Given the above and the fact that Poland’s population is aging, recognizing the spatial structure of PMWCs and PWCH in the era of modern climate change is very important. The knowledge gained can contribute to the implementation of measures aimed at sustainable development of the city and improve the quality of life of its residents. Due to its cooling effect, green-blue infrastructure, which is a kind of oasis for urban residents, should be incorporated into urban spaces as a key factor in climate change adaptation.

In the article, I used, among others. From the works:

[1] United Nations, 2019. World Population Prospects: The 2018 Revision. United Nations, Department of Economic and Social Affairs, Population Division.

[2] Akbari H., Bell R., Brazel T., Cole D., Estes M., Heisler G., Hitchcock D., Johnson B., Lewis M., McPherson G., Oke T., Parker D., Perrin A., Rosenthal J., Sailor D., Samenow J., Taha H., Voogt J.A., Winner D., Wolf K., Zalph B., 2008. Reducing Urban Heat Islands: Compendium of Strategies. Urban heat island basics, Climate Protection Partnership Division in the U.S. Environmental Protection Agency’s Office of Atmospheric Program’s.

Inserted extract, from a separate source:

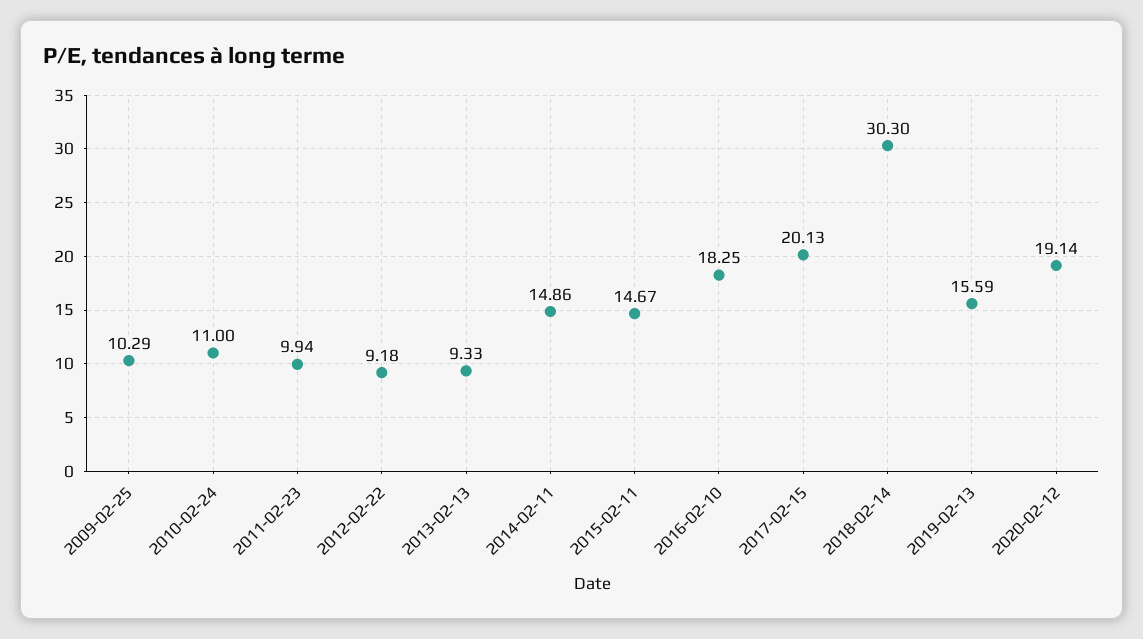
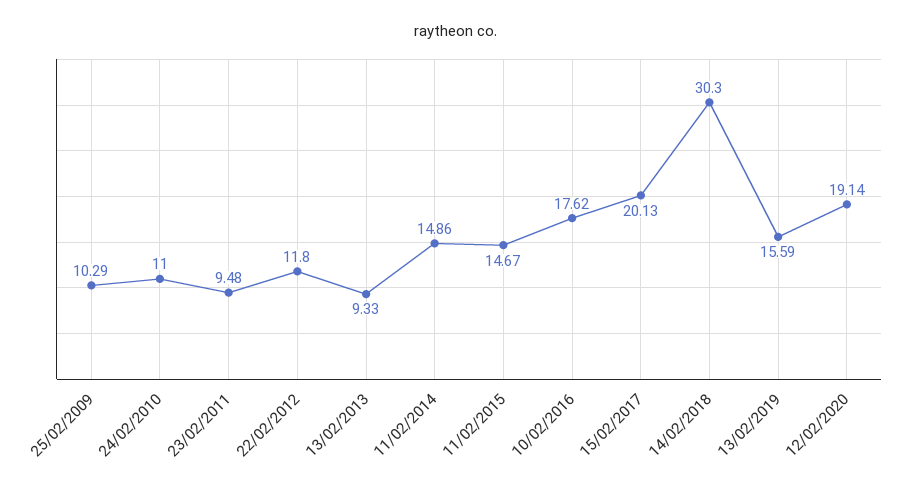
2011-02-23: 9.94 -> 9.48
2012-02-22: 9.18 -> 11.8
2016-02-10: 18.25 -> 17.62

[3] Walczewski J., 2005. Meteorological and climatic conditions for the spread of air pollutants. Geophysical Review. 50 (3-4), 177-193.

[4] IPCC, 2021: Summary for Policymakers. In: Climate Change 2021: The Physical Science Basis. Contribution of Working Group I to the Sixth Assessment Report of the Intergovernmental Panel on Climate Change [Masson-Delmotte V., P. Zhai, A. Pirani, S.L. Connors, C. Péan, S. Berger, N. Caud, Y. Chen, L. Goldfarb, M.I. Gomis, M. Huang, K. Leitzell, E. Lonnoy, J.B.R. Matthews, T.K. Maycock, T. Waterfield, O. Yelekçi, R. Yu and B. Zhou (eds.)]. Cambridge University Press, Cambridge, United Kingdom and New York, NY, USA, pp. 3-32.

[5] Kuchcik M., Degórski M., 2009. Heat and cold-related mortality in the north-east of Poland as an example of the socio-economic effects of extreme hydrometeorological events in the Polish lowland. Geogr P., Vol. 82, No. 1.

[6] Renc, A., Łupikasza, E., Błaszczyk, M., 2021. Spatial structure of the surface heat and cold islands in summer based on Landsat 8 imagery in southern Poland. Ecol. Indic., 142, 109181.